== DOCUMENT PASSAGE

Electrical energy storage based on pyrite and ionic liquids

The main objective of the project is to use pyrite from waste in combination with carbon mats as electrode composites and non-fluorinated ionic liquids as electrolytes in new types of supercapacitors.

Subject description

Interfacial chemistry includes experimental and theoretical aspects of heterogeneous processes at the phase boundary between liquids, solids and gases and the development of new surface-sensitive measurement methods for such studies at the molecular level.

Project description

The main objective of the project is to use pyrite from waste in combination with carbon mats as electrode composites and non-fluorinated ionic liquids as electrolytes in new types of supercapacitors. Pyrite of purity 95-98% and an average particle size of 80-100 microns accumulates to approx. 250 ktonnes per year in Boliden AB's tailings in Aitik. Pyrite streams are considered as unwanted waste, but also as a strategic reserve for possible future applications including electrical energy storage facilities. The use of lignin and biomass for the production of carbon mats as components of electrodes and for the synthesis of non-flammable ionic liquids as electrolytes is a strategic goal for the industrial transition to "greener" economy. Therefore, the use of ionic liquids produced from biomass that are non-flammable electrolytes in combination with pyrite-based electrodes is a combined strategy for "greener" technologies and a more sustainable society.

====

» **INSTRUCTIONS FOR THE TASK**
Translate this sentence from the text on pyrite energy storage into Spanish: "Pyrite streams are considered as unwanted waste, but also as a strategic reserve for possible future applications including electrical energy storage facilities."

== INFORMATION SUPPLIED

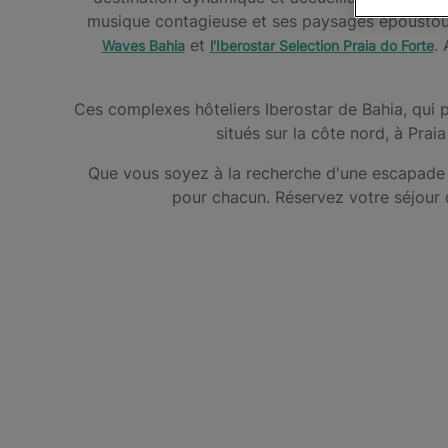
musique contagieuse et ses paysages époustoufl
et
.
Waves Bahia
l'Iberostar Selection Praia do Forte
Ces complexes hôteliers Iberostar de Bahia, qui 
situés sur la côte nord, à Pra
Que vous soyez à la recherche d'une escapade 
pour chacun. Réservez votre séjour d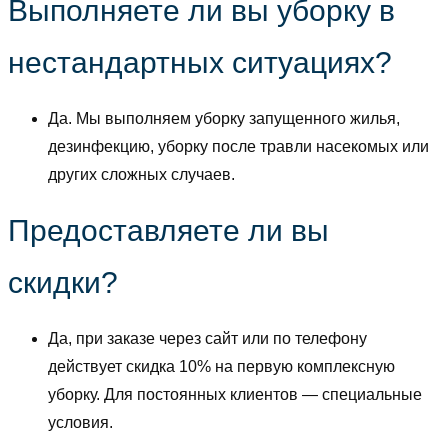
Выполняете ли вы уборку в
нестандартных ситуациях?
Да. Мы выполняем уборку запущенного жилья,
дезинфекцию, уборку после травли насекомых или
других сложных случаев.
Предоставляете ли вы
скидки?
Да, при заказе через сайт или по телефону
действует скидка 10% на первую комплексную
уборку. Для постоянных клиентов — специальные
условия.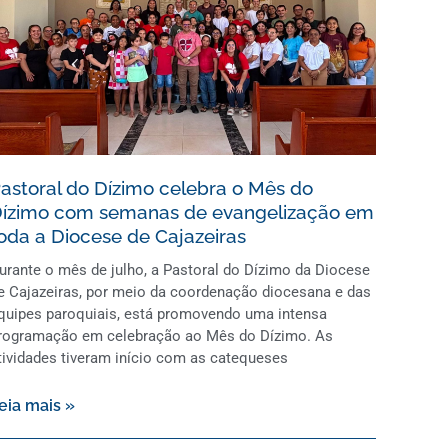
astoral do Dízimo celebra o Mês do
ízimo com semanas de evangelização em
oda a Diocese de Cajazeiras
urante o mês de julho, a Pastoral do Dízimo da Diocese
e Cajazeiras, por meio da coordenação diocesana e das
quipes paroquiais, está promovendo uma intensa
rogramação em celebração ao Mês do Dízimo. As
tividades tiveram início com as catequeses
eia mais »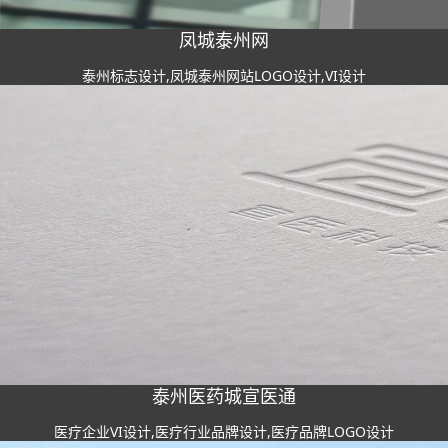
凤城泰州网
泰州标志设计,凤城泰州网站LOGO设计,VI设计
泰州医药城宣医通
医疗企业VI设计,医疗行业品牌设计,医疗品牌LOGO设计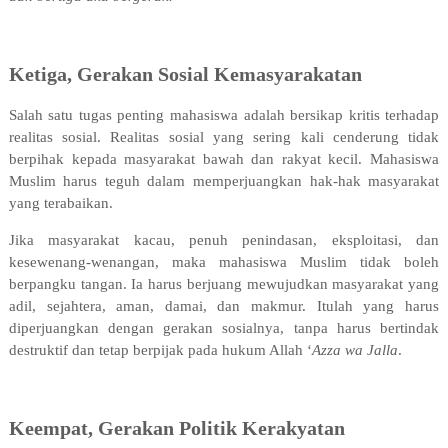
Ketiga, Gerakan Sosial Kemasyarakatan
Salah satu tugas penting mahasiswa adalah bersikap kritis terhadap
realitas sosial. Realitas sosial yang sering kali cenderung tidak
berpihak kepada masyarakat bawah dan rakyat kecil. Mahasiswa
Muslim harus teguh dalam memperjuangkan hak-hak masyarakat
yang terabaikan.
Jika masyarakat kacau, penuh penindasan, eksploitasi, dan
kesewenang-wenangan, maka mahasiswa Muslim tidak boleh
berpangku tangan. Ia harus berjuang mewujudkan masyarakat yang
adil, sejahtera, aman, damai, dan makmur. Itulah yang harus
diperjuangkan dengan gerakan sosialnya, tanpa harus bertindak
destruktif dan tetap berpijak pada hukum Allah ‘
Azza wa Jalla
.
Keempat, Gerakan Politik Kerakyatan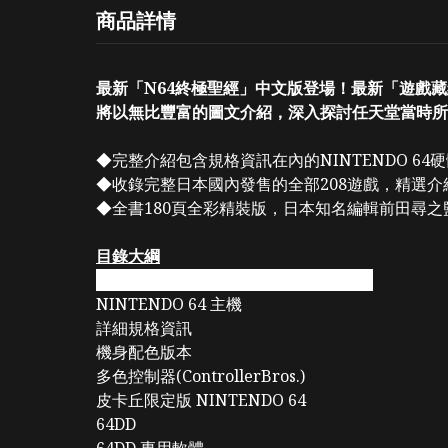
商品詳情
最新「N64終極聖經」中文版登場！最新「遊戲藏經
將以無比豐富的圖文介紹，深入探討任天堂當時所
◆完整介紹包含規格資訊在內的NINTENDO 64
◆收錄完整日本國內發售的全部208遊戲，精選
◆全書180頁全彩精裝版，日本知名編輯前田尋之
目錄大綱
Chapter1：NINTENDO 64硬體大研究
NINTENDO 64 主機
詳細規格資訊
機身配色版本
多色控制器(ControllerBros.)
皮卡丘限定版 NINTENDO 64
64DD
64DD 專用軟體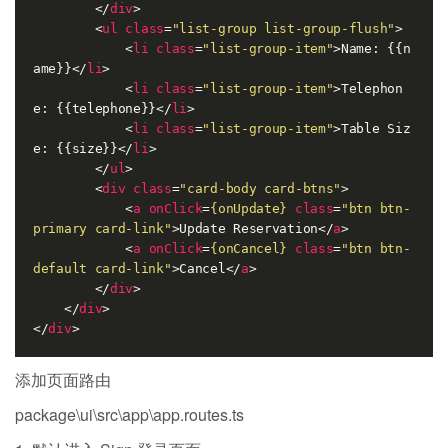
</
div
>
<
ul
class
=
"list-group list-group-flush"
>
<
li
class
=
"list-group-item"
>
Name: {{n
ame}}
</
li
>
<
li
class
=
"list-group-item"
>
Telephon
e: {{telephone}}
</
li
>
<
li
class
=
"list-group-item"
>
Table Siz
e: {{size}}
</
li
>
</
ul
>
<
div
class
=
"card-body card-btns"
>
<
a
onClick
=
{onUpdate}
class
=
"btn btn-
primary card-link"
>
Update Reservation
</
a
>
<
a
onClick
=
{onCancel}
class
=
"btn btn-
default card-link"
>
Cancel
</
a
>
</
div
>
</
div
>
</
div
>
添加页面路由
package\ui\src\app\app.routes.ts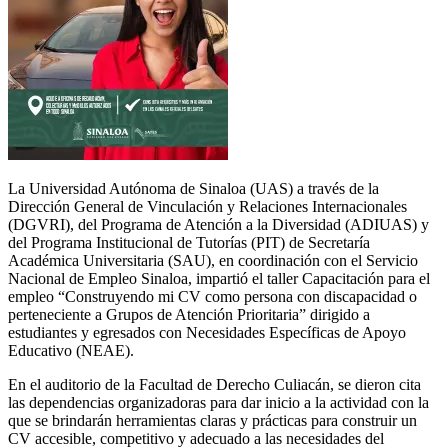
La Universidad Autónoma de Sinaloa (UAS) a través de la
Dirección General de Vinculación y Relaciones Internacionales
(DGVRI), del Programa de Atención a la Diversidad (ADIUAS) y
del Programa Institucional de Tutorías (PIT) de Secretaría
Académica Universitaria (SAU), en coordinación con el Servicio
Nacional de Empleo Sinaloa, impartió el taller Capacitación para el
empleo “Construyendo mi CV como persona con discapacidad o
perteneciente a Grupos de Atención Prioritaria” dirigido a
estudiantes y egresados con Necesidades Específicas de Apoyo
Educativo (NEAE).
En el auditorio de la Facultad de Derecho Culiacán, se dieron cita
las dependencias organizadoras para dar inicio a la actividad con la
que se brindarán herramientas claras y prácticas para construir un
CV accesible, competitivo y adecuado a las necesidades del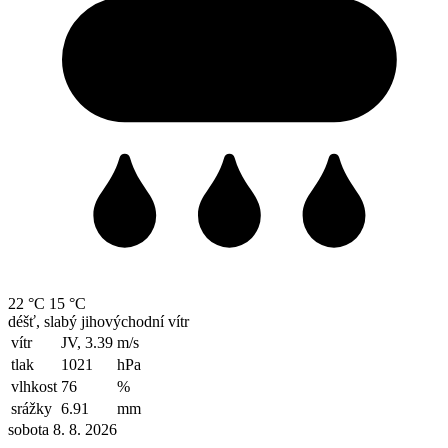
22 °C
15 °C
déšť, slabý jihovýchodní vítr
vítr
JV, 3.39
m/s
tlak
1021
hPa
vlhkost
76
%
srážky
6.91
mm
sobota 8. 8. 2026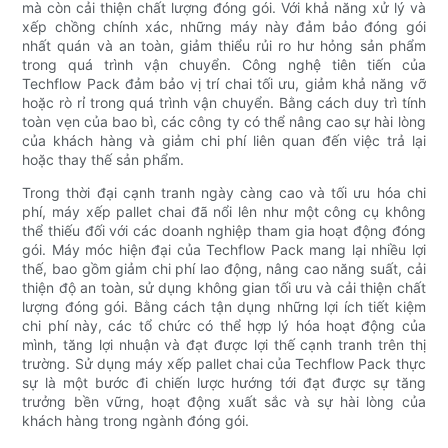
mà còn cải thiện chất lượng đóng gói. Với khả năng xử lý và
xếp chồng chính xác, những máy này đảm bảo đóng gói
nhất quán và an toàn, giảm thiểu rủi ro hư hỏng sản phẩm
trong quá trình vận chuyển. Công nghệ tiên tiến của
Techflow Pack đảm bảo vị trí chai tối ưu, giảm khả năng vỡ
hoặc rò rỉ trong quá trình vận chuyển. Bằng cách duy trì tính
toàn vẹn của bao bì, các công ty có thể nâng cao sự hài lòng
của khách hàng và giảm chi phí liên quan đến việc trả lại
hoặc thay thế sản phẩm.
Trong thời đại cạnh tranh ngày càng cao và tối ưu hóa chi
phí, máy xếp pallet chai đã nổi lên như một công cụ không
thể thiếu đối với các doanh nghiệp tham gia hoạt động đóng
gói. Máy móc hiện đại của Techflow Pack mang lại nhiều lợi
thế, bao gồm giảm chi phí lao động, nâng cao năng suất, cải
thiện độ an toàn, sử dụng không gian tối ưu và cải thiện chất
lượng đóng gói. Bằng cách tận dụng những lợi ích tiết kiệm
chi phí này, các tổ chức có thể hợp lý hóa hoạt động của
mình, tăng lợi nhuận và đạt được lợi thế cạnh tranh trên thị
trường. Sử dụng máy xếp pallet chai của Techflow Pack thực
sự là một bước đi chiến lược hướng tới đạt được sự tăng
trưởng bền vững, hoạt động xuất sắc và sự hài lòng của
khách hàng trong ngành đóng gói.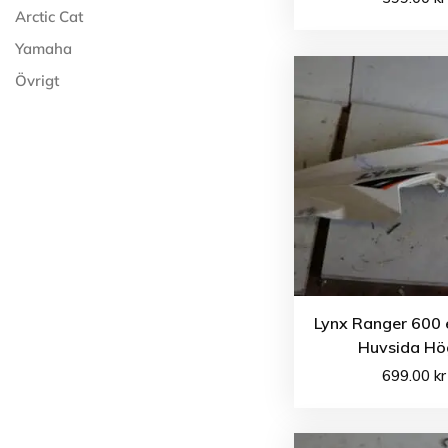
Arctic Cat
Yamaha
Övrigt
Lynx Ranger 600 
Huvsida Hö
699.00
kr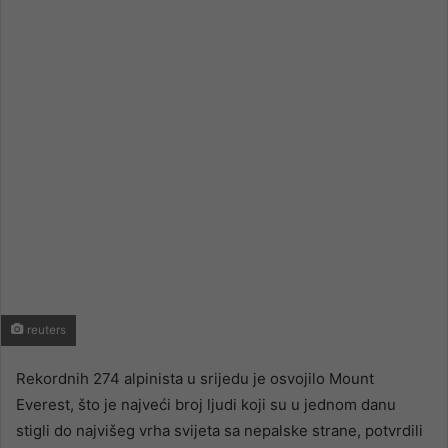
email
reuters
Rekordnih 274 alpinista u srijedu je osvojilo Mount
Everest, što je najveći broj ljudi koji su u jednom danu
stigli do najvišeg vrha svijeta sa nepalske strane, potvrdili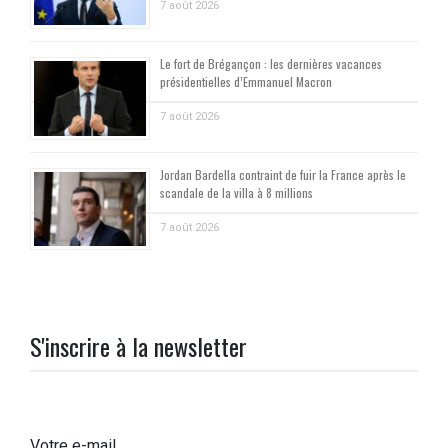
7 août 2026
Le fort de Brégançon : les dernières vacances
présidentielles d’Emmanuel Macron
7 août 2026
Jordan Bardella contraint de fuir la France après le
scandale de la villa à 8 millions
7 août 2026
S'inscrire à la newsletter
Votre e-mail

====

» **ANSWER BOX**
Las corrientes de pirita se consideran un residuo no deseado, pero también una reserva estratégica para posibles aplicaciones futuras, incluidas las instalaciones de almacenamiento de energía eléctrica.